- _AVAILABLE DATA_:
━━━━━━━━━━━━━━━━

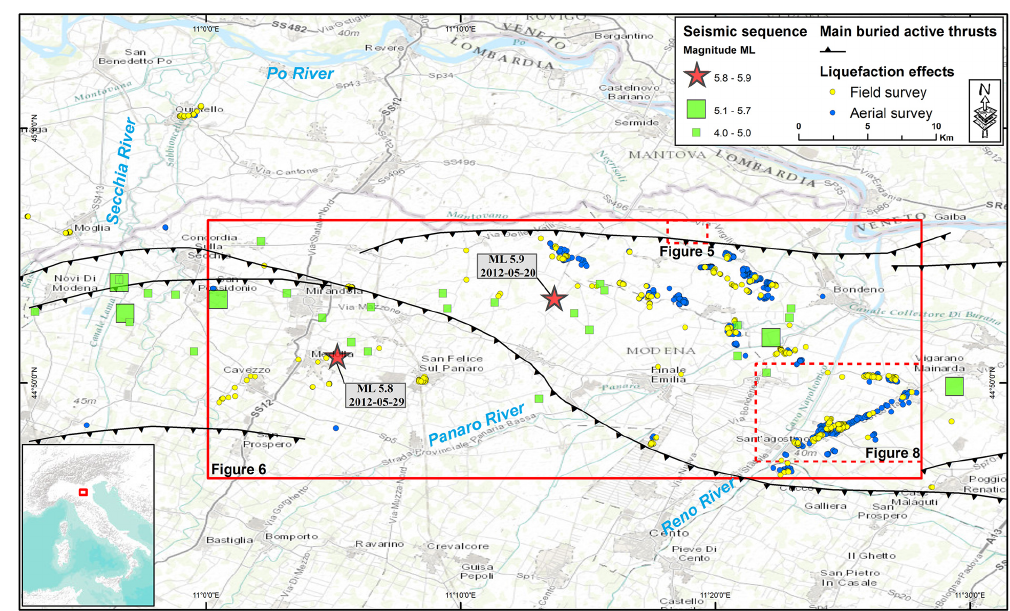
Figure 1. Area of the 2012 Emilia earthquake sequence: red stars locate mainshocks; large green squares locate five M ≥ 5.1earthquakes; small green squares locate M4.0< × <5.0earthquakes; main buried thrusts from Boccaletti and Martelli (2004); red rectangles locate Figs. 5, 6 and 8. Liquefaction effects recognized from field (yellow dots) and aerial (blue dots) surveys are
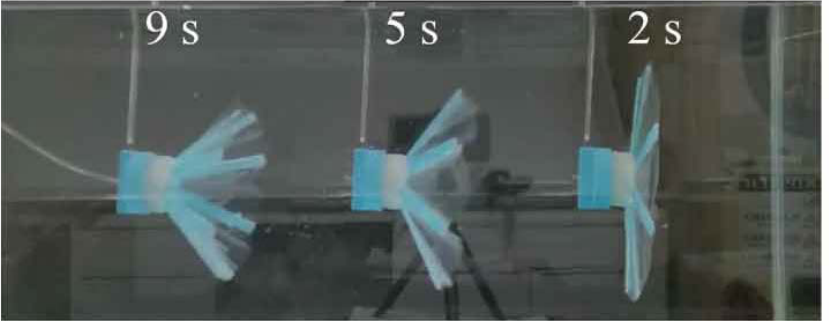
Figure 7. Aquatic robots actuated by vacuum buckling [95] , reproduced with permission from [95], 2021, IOP Publishing Ltd.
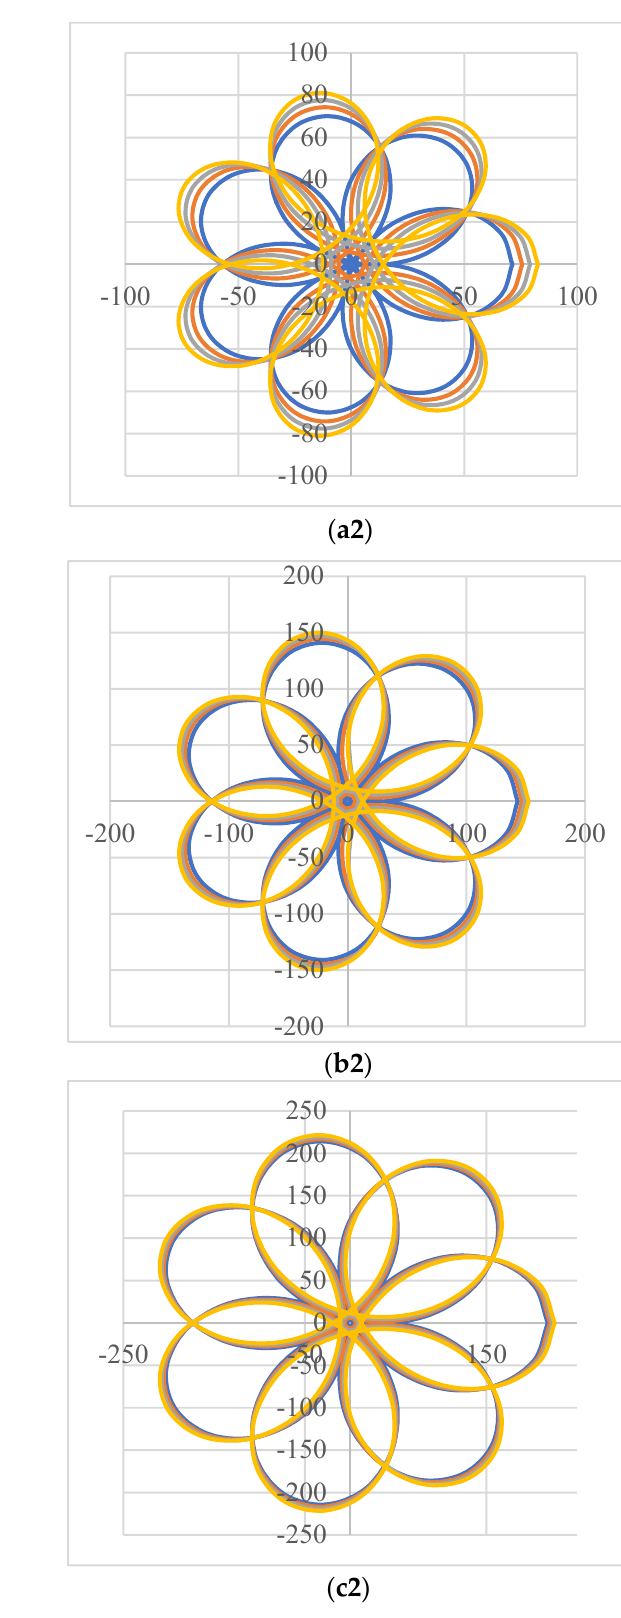
Figure 6. Study of the scan patterns produced by the configuration ba-ab of rotational Risley prisms (Figure 2d), for L = 1 m, e = 25 mm, and | M |= 6, with: ( a ) k = 1/2; ( b ) k = 2; ( c ) k = 3; ( d ) k = 5. ( 1 ) Left column, M > 0; ( 2 ) right column, M < 0. The values on the axes are in millimeters.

━━━━━━━━━━━━━━━━

- _DIRECTIONS FOR THIS TASK_:
Take the line that contains "Figure 7. Aquatic" and all lines after it to the end of the material above, and copy them verbatim without any images.

- _THE ANSWER_:
Figure 7. Aquatic robots actuated by vacuum buckling [95] , reproduced with permission from [95], 2021, IOP Publishing Ltd.
Figure 6. Study of the scan patterns produced by the configuration ba-ab of rotational Risley prisms (Figure 2d), for L = 1 m, e = 25 mm, and | M |= 6, with: ( a ) k = 1/2; ( b ) k = 2; ( c ) k = 3; ( d ) k = 5. ( 1 ) Left column, M > 0; ( 2 ) right column, M < 0. The values on the axes are in millimeters.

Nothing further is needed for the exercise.